Esta gente cujo rosto

Às vezes luminoso

E outras vezes tosco

 

Ora me lembra escravos

Ora me lembra reis

 

Faz renascer meu gosto

De luta e de combate

Contra o abutre e a cobra

O porco e o milhafre

 

Pois a gente que tem

O rosto desenhado

Por paciência e fome

É a gente em quem

Um país ocupado

Escreve o seu nome

  

E em frente desta gente

Ignorada e pisada

Como a pedra do chão

E mais do que a pedra

Humilhada e calcada

 

Meu canto se renova

E recomeço a busca

De um país liberto

De uma vida limpa

E de um tempo justo

  

Sophia de Mello Breyner Andresen,

in "Geografia", de 1967, incluído em "Obra Poética", Ed. caminho, Lisboa, 2010

 


 


Olá Dr.

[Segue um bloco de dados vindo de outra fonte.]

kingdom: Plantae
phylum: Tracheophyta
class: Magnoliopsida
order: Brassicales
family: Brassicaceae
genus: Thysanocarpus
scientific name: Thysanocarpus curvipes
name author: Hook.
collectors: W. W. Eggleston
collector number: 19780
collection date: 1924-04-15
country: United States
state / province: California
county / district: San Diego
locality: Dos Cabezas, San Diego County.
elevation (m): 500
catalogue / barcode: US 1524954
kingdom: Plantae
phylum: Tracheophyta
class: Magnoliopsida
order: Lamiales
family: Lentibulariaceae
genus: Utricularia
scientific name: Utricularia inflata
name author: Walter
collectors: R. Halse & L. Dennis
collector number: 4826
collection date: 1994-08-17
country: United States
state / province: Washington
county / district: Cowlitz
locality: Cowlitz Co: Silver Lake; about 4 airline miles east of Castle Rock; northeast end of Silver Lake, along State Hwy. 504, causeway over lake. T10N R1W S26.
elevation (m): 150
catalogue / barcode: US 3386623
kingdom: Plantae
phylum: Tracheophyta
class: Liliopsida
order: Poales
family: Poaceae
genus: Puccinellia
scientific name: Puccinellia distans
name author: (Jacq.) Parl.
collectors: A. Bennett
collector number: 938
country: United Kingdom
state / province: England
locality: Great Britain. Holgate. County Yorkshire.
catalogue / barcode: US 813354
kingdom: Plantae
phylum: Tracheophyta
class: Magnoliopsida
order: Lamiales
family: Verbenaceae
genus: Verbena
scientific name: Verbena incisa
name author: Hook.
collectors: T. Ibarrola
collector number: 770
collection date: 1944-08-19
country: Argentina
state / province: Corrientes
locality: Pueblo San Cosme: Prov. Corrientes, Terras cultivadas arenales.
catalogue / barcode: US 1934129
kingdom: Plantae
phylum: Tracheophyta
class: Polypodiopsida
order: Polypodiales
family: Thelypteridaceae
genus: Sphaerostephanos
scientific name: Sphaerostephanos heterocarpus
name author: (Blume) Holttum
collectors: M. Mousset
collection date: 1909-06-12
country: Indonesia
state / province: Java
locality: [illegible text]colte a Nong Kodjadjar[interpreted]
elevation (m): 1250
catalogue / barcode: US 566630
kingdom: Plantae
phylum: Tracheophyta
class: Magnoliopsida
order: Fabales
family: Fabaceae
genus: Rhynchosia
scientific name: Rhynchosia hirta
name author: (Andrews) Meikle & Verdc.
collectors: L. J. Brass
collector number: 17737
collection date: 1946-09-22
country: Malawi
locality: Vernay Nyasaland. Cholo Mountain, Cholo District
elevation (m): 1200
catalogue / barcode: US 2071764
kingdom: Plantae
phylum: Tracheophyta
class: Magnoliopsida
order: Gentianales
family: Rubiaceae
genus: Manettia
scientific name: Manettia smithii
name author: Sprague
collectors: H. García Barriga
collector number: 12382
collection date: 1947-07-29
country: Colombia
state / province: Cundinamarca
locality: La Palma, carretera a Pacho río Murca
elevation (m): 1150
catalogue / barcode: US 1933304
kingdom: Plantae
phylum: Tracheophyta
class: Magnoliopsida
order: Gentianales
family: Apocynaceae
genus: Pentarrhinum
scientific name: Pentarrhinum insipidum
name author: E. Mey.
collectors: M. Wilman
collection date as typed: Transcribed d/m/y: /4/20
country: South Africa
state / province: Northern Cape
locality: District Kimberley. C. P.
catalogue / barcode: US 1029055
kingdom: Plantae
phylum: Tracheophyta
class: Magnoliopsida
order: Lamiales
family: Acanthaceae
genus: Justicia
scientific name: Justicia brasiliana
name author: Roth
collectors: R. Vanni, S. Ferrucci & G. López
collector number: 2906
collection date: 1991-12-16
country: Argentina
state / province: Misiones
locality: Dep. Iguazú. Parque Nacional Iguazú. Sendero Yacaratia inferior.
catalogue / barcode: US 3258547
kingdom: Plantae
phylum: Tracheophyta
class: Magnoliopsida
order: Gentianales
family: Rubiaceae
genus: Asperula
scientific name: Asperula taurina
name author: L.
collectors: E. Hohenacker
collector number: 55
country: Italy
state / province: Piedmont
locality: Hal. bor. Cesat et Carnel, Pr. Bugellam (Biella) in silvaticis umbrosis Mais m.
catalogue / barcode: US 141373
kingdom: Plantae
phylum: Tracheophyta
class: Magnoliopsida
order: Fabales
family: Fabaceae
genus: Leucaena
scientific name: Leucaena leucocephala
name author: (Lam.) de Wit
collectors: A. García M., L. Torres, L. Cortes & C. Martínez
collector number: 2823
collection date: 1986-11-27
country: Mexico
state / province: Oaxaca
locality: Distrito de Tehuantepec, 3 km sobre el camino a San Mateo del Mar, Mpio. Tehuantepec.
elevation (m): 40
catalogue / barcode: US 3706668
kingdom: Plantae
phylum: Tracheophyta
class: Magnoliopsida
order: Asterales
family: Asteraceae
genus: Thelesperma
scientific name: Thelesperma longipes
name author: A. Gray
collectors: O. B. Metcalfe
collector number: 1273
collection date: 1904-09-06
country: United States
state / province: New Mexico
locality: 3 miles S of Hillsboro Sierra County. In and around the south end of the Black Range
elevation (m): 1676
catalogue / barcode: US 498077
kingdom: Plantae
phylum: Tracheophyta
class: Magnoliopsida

Ventura!

Pensando em Sophia e "nesta gente" (que por aí anda) aproveito para "recitar" outro de que me tenho lembrado muito:

Pranto pelo dia de hoje

"Nunca choraremos bastante quando vemos
O gesto criador ser impedido
Nunca choraremos bastante quando vemos
Que quem ousa lutar é destruído
Por troças por insídias por venenos
E por outras maneiras que sabemos
Tão sábias tão subtis e tão peritas
Que nem podem sequer ser bem descritas"

Sophia de Mello Breyner

Leonor Carvalho
Leonor Carvalho a 3 de Novembro de 2011 às 23:18

Obrigado, Drª Leonor pela sua preciosa colaboração!
A aridez da História não lhe secou o bom gosto poético!
bjinho!

Olá! estive a ler este poema mas tive dificuldade a compreendê-lo .....será que podia explicar o que o sujeito poético quer dizer com os seguintes versos:" É agente em quem / um país ocupado / escreve o seu nome ", por favor.